__DATA RECORDS__:
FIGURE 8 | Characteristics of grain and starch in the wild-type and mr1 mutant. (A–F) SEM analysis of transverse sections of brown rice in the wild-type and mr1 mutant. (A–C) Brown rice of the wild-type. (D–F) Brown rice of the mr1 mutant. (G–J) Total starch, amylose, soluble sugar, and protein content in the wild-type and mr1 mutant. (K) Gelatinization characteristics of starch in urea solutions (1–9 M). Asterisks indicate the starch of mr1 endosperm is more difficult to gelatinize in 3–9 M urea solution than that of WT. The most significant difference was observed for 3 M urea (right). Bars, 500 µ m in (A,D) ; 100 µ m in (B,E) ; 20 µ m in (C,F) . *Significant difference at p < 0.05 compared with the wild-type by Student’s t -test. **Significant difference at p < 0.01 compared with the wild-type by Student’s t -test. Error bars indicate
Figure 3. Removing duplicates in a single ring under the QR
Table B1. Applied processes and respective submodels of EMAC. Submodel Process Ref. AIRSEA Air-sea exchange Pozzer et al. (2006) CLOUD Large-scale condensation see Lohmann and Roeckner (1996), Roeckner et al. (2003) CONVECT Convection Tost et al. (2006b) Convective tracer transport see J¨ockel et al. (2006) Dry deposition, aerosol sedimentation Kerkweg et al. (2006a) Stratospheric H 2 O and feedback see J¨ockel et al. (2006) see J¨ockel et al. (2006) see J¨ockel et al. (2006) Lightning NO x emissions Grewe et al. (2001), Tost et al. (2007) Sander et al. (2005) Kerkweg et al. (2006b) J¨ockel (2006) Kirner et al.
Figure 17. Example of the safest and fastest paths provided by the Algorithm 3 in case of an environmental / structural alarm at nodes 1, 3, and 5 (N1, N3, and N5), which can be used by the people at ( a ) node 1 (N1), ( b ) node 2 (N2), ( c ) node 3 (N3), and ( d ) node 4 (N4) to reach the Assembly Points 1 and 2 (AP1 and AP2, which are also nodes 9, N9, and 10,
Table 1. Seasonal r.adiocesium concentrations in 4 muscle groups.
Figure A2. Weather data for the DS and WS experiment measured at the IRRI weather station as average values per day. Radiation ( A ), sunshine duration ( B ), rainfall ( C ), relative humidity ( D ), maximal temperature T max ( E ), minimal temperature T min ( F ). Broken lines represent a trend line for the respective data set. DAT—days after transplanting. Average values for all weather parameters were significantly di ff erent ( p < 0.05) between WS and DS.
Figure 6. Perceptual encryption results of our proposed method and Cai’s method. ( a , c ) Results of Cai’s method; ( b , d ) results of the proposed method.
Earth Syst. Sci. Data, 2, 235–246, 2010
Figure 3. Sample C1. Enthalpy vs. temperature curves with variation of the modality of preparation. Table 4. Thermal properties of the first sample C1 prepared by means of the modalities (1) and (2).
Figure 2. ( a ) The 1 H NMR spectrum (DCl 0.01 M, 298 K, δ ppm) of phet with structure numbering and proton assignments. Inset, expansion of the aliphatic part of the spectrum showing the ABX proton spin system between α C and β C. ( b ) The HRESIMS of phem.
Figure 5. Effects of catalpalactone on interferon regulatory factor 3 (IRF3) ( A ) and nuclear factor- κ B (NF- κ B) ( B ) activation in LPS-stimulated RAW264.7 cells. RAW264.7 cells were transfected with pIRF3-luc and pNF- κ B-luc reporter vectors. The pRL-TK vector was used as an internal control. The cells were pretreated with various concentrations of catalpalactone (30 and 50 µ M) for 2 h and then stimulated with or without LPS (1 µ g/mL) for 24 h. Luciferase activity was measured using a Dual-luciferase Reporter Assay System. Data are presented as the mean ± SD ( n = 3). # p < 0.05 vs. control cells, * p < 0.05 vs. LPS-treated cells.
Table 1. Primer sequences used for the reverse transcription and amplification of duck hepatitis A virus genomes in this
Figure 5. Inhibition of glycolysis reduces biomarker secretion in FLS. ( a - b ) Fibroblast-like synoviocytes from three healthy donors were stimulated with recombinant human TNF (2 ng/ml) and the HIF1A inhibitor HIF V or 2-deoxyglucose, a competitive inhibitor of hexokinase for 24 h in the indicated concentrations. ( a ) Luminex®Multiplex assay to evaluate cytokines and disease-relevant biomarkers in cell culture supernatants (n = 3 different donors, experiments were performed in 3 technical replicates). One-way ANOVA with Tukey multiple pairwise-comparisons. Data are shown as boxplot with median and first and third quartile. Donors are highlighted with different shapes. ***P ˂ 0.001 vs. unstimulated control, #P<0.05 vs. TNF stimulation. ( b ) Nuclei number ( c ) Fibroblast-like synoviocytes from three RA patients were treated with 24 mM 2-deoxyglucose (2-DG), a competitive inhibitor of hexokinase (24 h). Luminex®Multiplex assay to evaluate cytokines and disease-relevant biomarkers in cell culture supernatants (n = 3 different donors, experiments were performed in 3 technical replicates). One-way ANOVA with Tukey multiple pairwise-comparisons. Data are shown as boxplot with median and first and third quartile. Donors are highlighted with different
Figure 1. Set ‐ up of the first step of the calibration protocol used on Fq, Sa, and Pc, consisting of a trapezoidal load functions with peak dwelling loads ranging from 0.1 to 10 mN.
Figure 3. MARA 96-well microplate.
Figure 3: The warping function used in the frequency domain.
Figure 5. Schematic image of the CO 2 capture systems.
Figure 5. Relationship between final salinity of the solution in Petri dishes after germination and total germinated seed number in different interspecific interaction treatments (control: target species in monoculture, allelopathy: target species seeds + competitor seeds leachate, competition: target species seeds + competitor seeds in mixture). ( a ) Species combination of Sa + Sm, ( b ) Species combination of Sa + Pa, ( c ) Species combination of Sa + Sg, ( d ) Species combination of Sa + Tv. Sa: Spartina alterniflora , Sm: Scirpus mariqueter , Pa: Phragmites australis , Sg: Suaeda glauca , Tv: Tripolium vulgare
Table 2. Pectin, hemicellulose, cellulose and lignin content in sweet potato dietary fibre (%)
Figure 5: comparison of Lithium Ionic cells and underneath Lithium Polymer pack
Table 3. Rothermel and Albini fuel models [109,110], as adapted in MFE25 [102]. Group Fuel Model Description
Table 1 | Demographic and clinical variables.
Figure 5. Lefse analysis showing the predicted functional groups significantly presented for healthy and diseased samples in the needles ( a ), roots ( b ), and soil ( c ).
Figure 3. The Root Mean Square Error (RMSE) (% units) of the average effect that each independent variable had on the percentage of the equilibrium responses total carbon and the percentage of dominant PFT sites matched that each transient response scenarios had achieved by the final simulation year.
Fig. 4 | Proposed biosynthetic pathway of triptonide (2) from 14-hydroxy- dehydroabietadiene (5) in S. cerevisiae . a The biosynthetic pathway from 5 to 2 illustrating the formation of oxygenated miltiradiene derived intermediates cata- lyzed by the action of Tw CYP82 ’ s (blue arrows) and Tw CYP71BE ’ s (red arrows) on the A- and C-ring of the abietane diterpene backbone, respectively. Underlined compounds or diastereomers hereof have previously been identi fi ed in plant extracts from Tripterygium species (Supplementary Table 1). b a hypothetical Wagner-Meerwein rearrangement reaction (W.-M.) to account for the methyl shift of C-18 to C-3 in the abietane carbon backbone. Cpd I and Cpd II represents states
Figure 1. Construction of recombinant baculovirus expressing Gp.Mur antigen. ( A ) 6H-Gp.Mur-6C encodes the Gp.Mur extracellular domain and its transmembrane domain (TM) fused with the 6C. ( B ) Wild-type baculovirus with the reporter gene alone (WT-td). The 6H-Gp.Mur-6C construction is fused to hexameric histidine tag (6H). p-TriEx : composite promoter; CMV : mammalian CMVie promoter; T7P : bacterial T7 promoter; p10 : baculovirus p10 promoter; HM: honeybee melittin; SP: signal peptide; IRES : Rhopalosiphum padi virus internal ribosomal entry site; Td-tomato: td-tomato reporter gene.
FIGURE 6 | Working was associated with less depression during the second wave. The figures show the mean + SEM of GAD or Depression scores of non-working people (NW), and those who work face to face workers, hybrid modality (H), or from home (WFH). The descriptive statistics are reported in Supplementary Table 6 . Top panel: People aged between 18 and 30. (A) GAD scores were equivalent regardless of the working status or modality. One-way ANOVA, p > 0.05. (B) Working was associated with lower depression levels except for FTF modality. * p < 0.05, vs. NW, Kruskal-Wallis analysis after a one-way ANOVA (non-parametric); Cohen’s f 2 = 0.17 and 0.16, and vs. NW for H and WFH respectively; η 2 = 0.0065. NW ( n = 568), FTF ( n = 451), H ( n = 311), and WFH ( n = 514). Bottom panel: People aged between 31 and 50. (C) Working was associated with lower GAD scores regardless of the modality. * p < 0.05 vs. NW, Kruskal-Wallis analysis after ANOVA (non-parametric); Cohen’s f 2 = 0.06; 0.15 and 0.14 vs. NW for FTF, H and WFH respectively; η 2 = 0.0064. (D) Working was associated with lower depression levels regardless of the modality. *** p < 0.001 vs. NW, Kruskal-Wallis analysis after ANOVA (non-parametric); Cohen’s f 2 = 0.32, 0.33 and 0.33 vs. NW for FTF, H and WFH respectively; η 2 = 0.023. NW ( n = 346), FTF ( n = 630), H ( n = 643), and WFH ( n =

__WORK ITEM__:
The string to find is "average"; copy every line of the listing that has it.

__RESPONSE__:
Figure A2. Weather data for the DS and WS experiment measured at the IRRI weather station as average values per day. Radiation ( A ), sunshine duration ( B ), rainfall ( C ), relative humidity ( D ), maximal temperature T max ( E ), minimal temperature T min ( F ). Broken lines represent a trend line for the respective data set. DAT—days after transplanting. Average values for all weather parameters were significantly di ff erent ( p < 0.05) between WS and DS.
Figure 3. The Root Mean Square Error (RMSE) (% units) of the average effect that each independent variable had on the percentage of the equilibrium responses total carbon and the percentage of dominant PFT sites matched that each transient response scenarios had achieved by the final simulation year.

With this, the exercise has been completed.